Like, right? Why would you be swimming in the ocean or lake anyways? It's your own fault! Do you realize what lies beneath the surface of ALL oceans and lakes?
In the deep dark waters strange monsters lurk.

20120312

Ronaldus Magnus

How strange that once upon a time, for a long time, everyone smoked. A multi-generational cancer upon humanity, encouraged by society and industry, and yes, future Presidents.

No joke. "Ronaldus Magnus" is a nickname Rush Slimeball came up with years ago and the dumb ass dittoheads promptly spread it across the rightwing hivemind. The Wingnuts have deified Reagan, creepily enough, and this Latinization of his name as some sobriquet of Empire is a reflection into their warped, fascist minds. They want to be ruled, and they want to crush those deemed inferior by the Talking Heads. Check it out at TPM.

And yes, I'm equating Reagan with a clown. This freak circus we're living in today was brought to life by St. Ronnie. What's mildly amusing is the policies and statements of Reagan back in the day were mild and moderate compared to today's EXTREME Wingnuts. If you put his policies in writing without attribution they'd claim: Liberal trash.

The worshipers have exceeded their God in piety and devotion, to madness. But, it's true: Far less smoking.

20120309

Clown Monster

Available for Birthday Parties, Bar Mitzvahs, and Kindergarten Graduation Celebrations!

Thesis: There's "culture" fears, and instinctive, primal fears. Example: Fear of clowns is a culture fear, particular to our time. Before clowns, before jesters, there was no such fear.  Fear of snakes or snake creatures is universal and genetic, species wide, spanning the entirety of humanity. Fear of reptiles is hardwired into all mammals, based on those bad old times some 80 million years ago.

Culture fears bubble up out of the primal realm, assuming different forms based on the time and society, but always connected to a primal fear.

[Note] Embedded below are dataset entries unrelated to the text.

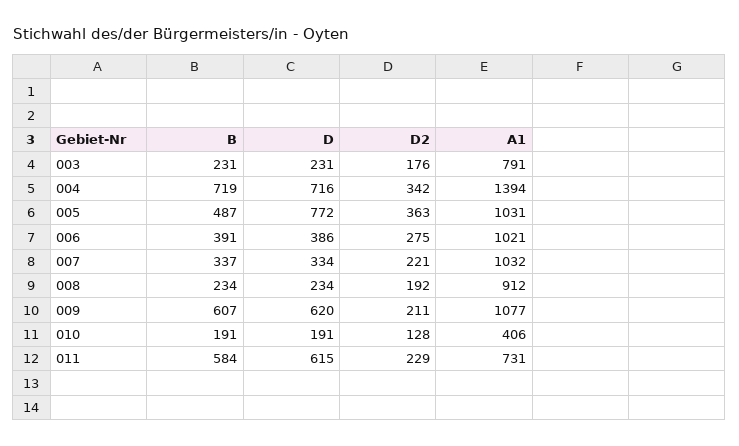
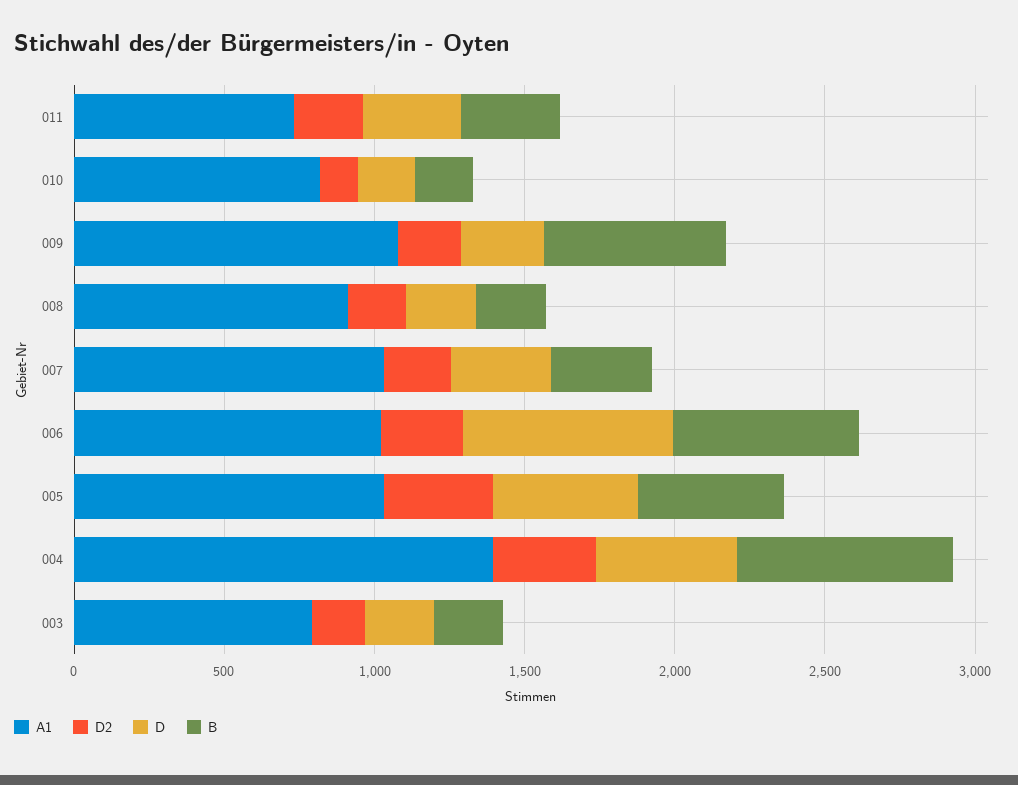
  {
    "B": {
      "003": 231,
      "004": 719,
      "005": 487,
-     "006": 391,
+     "006": 600,
      "007": 337,
      "008": 234,
      "009": 607,
      "010": 191,
-     "011": 584
+     "011": 300
    },
    "D": {
      "003": 231,
-     "004": 716,
+     "004": 500,
-     "005": 772,
+     "005": 500,
-     "006": 386,
+     "006": 700,
      "007": 334,
      "008": 234,
-     "009": 620,
+     "009": 300,
      "010": 191,
-     "011": 615
+     "011": 300
    },
    "D2": {
      "003": 176,
      "004": 342,
      "005": 363,
      "006": 275,
      "007": 221,
      "008": 192,
      "009": 211,
      "010": 128,
      "011": 229
    },
    "A1": {
      "003": 791,
      "004": 1394,
      "005": 1031,
      "006": 1021,
      "007": 1032,
      "008": 912,
      "009": 1077,
-     "010": 406,
+     "010": 800,
      "011": 731
    }
  }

Fear of clowns, for example? Fear of the Other/the Absurd (no control). Anyone not in your tribe, and acting all freaky n' shit, is an instant ENEMY. This covers lots of cultural fears, of course.

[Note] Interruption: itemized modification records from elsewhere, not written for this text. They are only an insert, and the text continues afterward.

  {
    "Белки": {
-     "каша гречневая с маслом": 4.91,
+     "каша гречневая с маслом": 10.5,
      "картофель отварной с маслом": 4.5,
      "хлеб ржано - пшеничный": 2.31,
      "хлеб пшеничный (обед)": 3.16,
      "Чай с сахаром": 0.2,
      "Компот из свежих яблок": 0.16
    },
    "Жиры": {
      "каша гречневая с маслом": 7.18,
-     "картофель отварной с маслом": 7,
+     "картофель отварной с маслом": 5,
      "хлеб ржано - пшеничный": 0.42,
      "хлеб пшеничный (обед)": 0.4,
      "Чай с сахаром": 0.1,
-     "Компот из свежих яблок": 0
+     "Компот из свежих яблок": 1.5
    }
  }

All that said, damn ain't clowns scary as heck?!

20120206

Boil the Bath Water

Aww, poor baby lobster, destined for the bubbles. Just remember, the screams you hear are simply gases escaping from its shells.

For real! I had the cliche childhood "Befriend a lobster only to lose him to the pot" experience, happily playing along only to have my friend ripped from my hands and thrown into the boiling turmoil, to a high pitched shriek. NOOOO! I never forgot you li'l buddy! And despite being from Maine and surrounded by lobster at all times, I never ate your brothers or sisters. Except once, but there was a good reason.
There's no good reason for this. Except the LULZ, of course. And as you know, that's more than enough.